Copy the lines of the listing below, word for word, starting with the line containing "Answer in the order listed." and ending with the line containing "6) sculpture at [556, 319, 586, 360]", with both of those lines included.

BEGIN DATASET RECORDS

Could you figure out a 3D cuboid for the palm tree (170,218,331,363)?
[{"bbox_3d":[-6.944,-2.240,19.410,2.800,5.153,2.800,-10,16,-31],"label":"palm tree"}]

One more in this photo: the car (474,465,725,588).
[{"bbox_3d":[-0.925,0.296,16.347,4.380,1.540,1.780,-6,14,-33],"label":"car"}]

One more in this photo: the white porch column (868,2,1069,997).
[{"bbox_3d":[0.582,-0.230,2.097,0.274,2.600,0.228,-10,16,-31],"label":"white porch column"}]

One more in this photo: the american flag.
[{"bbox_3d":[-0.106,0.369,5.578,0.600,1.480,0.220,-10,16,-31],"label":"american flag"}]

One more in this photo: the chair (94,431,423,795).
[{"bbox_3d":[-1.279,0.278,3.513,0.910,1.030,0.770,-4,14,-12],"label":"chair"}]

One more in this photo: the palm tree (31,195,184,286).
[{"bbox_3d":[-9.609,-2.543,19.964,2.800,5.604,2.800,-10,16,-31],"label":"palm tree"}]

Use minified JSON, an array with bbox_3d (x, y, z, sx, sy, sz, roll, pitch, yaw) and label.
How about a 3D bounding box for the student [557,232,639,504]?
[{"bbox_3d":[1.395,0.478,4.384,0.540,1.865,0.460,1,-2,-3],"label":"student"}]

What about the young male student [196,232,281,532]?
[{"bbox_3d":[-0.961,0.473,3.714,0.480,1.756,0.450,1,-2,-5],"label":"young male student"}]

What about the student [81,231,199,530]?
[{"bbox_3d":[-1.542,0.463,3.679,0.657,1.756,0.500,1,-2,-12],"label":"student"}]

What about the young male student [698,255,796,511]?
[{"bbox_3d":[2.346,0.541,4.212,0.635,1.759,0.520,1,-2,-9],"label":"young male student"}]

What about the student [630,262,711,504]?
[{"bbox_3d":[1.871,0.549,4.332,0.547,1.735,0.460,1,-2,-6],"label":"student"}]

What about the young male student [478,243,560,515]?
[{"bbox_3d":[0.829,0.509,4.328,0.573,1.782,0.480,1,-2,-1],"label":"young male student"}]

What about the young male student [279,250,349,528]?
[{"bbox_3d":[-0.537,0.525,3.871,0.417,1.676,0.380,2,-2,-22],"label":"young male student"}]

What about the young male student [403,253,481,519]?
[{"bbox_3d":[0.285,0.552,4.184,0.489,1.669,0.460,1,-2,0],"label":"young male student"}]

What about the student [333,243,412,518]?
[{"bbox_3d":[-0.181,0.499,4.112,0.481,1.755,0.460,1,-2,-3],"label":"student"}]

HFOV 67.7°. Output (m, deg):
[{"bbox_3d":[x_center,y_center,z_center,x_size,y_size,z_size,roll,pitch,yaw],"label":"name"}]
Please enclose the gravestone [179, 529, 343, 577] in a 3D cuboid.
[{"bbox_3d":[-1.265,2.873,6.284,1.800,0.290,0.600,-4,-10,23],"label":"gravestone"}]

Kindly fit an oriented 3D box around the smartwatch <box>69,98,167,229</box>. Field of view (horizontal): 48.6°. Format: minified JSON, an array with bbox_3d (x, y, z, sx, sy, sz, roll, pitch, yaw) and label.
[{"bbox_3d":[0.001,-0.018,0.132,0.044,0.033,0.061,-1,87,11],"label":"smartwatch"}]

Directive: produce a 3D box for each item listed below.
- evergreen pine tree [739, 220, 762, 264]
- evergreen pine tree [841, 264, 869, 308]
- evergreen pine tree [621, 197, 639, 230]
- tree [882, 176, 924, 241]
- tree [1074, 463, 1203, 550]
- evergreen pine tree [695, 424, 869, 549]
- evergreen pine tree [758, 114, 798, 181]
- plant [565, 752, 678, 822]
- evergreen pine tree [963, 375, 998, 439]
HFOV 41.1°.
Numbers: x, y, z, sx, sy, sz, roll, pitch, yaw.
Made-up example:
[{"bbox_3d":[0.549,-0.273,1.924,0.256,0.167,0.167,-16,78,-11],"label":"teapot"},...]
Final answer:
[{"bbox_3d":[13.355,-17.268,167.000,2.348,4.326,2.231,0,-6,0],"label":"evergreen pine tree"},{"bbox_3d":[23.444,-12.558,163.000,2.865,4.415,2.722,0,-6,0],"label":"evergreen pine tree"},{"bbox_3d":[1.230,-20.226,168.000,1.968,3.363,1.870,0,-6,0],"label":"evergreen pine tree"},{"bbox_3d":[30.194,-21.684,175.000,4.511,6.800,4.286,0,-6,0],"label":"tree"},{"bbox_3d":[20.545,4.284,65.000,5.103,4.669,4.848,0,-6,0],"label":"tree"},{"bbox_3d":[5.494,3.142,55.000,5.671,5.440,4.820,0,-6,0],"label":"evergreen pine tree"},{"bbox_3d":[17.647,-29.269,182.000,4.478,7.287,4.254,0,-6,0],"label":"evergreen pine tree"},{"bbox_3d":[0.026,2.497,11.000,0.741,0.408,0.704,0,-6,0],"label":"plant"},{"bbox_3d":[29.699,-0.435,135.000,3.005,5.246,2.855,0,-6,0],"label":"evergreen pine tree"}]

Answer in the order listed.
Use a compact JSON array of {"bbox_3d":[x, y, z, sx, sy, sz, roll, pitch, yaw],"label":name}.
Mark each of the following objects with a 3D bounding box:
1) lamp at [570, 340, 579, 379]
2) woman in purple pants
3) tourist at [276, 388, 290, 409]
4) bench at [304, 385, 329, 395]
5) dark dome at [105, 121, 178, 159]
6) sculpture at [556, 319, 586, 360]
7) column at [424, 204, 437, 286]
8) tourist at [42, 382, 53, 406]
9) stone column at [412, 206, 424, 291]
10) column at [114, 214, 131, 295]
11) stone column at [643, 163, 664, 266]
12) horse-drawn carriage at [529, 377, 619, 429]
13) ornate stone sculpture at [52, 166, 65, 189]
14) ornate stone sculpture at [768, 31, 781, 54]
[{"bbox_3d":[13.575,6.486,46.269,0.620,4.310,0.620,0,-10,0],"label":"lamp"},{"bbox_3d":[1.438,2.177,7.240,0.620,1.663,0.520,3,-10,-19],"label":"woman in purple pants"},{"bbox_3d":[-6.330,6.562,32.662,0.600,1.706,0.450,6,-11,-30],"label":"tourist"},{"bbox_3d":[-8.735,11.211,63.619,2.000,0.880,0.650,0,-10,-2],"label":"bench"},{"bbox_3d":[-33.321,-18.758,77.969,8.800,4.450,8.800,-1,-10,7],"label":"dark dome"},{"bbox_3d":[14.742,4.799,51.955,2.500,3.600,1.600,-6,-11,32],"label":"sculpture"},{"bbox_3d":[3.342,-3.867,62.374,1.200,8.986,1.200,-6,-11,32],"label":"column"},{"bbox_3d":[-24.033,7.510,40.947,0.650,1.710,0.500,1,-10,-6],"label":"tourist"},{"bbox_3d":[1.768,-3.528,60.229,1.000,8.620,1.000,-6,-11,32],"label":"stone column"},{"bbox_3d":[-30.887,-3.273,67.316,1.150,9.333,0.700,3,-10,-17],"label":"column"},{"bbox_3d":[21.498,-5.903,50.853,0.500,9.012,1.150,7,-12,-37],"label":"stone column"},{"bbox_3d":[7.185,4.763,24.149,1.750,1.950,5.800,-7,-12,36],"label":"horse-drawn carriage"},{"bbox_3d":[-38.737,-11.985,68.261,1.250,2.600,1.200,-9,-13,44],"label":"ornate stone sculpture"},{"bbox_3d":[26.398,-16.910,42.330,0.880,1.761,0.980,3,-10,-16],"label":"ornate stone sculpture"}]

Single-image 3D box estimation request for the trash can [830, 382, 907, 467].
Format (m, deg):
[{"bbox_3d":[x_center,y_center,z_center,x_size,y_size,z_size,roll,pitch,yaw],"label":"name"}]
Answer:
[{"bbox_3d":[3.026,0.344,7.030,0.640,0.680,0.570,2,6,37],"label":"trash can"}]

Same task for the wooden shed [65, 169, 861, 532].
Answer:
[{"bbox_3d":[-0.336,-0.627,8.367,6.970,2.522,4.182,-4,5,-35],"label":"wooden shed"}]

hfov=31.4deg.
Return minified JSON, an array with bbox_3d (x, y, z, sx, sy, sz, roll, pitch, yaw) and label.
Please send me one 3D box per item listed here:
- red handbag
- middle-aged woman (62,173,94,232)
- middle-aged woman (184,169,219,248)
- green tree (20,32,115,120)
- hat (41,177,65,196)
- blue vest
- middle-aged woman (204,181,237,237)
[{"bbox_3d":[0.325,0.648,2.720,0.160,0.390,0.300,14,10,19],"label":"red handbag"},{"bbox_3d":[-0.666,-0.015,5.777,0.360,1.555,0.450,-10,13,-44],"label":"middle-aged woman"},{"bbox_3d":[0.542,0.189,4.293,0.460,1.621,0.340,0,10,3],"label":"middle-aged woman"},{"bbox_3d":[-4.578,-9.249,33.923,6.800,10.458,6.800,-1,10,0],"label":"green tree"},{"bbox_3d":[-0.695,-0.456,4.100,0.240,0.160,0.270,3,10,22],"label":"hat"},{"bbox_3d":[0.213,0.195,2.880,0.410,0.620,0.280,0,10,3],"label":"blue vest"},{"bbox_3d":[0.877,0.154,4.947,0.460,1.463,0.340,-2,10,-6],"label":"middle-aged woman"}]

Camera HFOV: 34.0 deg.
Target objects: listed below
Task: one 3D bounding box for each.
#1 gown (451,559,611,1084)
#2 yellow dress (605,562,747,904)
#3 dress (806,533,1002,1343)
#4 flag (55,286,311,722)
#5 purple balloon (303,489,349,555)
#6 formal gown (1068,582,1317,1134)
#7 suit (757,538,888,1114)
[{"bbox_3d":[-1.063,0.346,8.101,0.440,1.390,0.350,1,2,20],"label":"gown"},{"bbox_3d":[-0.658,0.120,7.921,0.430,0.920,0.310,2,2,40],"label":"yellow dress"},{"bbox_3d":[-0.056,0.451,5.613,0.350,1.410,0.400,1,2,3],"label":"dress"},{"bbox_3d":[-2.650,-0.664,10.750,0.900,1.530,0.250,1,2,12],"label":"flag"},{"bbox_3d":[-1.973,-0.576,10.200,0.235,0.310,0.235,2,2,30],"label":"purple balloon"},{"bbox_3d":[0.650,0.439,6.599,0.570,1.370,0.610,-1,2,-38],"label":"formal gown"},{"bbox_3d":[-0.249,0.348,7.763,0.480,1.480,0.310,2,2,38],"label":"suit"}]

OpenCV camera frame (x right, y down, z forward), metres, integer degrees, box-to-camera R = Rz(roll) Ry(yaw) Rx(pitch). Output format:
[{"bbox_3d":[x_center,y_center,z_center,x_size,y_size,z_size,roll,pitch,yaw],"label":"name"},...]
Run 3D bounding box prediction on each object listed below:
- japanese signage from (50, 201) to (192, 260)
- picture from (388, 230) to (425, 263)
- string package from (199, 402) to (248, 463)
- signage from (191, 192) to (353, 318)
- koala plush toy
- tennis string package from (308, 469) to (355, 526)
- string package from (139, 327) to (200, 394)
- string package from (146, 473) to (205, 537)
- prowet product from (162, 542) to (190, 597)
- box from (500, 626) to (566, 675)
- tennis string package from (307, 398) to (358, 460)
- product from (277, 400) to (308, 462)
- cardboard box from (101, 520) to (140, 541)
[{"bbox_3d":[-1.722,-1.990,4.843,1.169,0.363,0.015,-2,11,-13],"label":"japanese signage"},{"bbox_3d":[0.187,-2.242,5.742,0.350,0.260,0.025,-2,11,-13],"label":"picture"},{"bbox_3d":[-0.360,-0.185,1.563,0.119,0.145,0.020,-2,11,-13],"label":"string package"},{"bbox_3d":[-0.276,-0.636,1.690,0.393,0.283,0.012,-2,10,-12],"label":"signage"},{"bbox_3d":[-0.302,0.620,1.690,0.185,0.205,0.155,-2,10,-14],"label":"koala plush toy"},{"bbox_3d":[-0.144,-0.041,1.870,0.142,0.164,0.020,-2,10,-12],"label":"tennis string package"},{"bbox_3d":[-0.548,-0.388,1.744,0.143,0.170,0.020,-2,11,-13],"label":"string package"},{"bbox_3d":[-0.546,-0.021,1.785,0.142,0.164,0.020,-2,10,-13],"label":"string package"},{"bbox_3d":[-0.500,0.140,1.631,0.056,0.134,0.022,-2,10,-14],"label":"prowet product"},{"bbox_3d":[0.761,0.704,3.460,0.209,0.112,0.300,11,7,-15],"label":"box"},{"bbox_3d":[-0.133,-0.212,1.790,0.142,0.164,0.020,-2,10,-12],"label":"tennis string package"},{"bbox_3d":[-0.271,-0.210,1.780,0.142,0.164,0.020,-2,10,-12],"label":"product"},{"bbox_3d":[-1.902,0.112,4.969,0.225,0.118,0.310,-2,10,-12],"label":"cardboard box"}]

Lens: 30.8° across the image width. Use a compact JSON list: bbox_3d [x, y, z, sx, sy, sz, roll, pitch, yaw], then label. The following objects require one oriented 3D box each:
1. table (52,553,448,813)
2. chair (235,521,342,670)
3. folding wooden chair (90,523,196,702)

END DATASET RECORDS

REPLY
Answer in the order listed.
Use a compact JSON array of {"bbox_3d":[x, y, z, sx, sy, sz, roll, pitch, yaw],"label":name}.
Mark each of the following objects with a 3D bounding box:
1) lamp at [570, 340, 579, 379]
2) woman in purple pants
3) tourist at [276, 388, 290, 409]
4) bench at [304, 385, 329, 395]
5) dark dome at [105, 121, 178, 159]
6) sculpture at [556, 319, 586, 360]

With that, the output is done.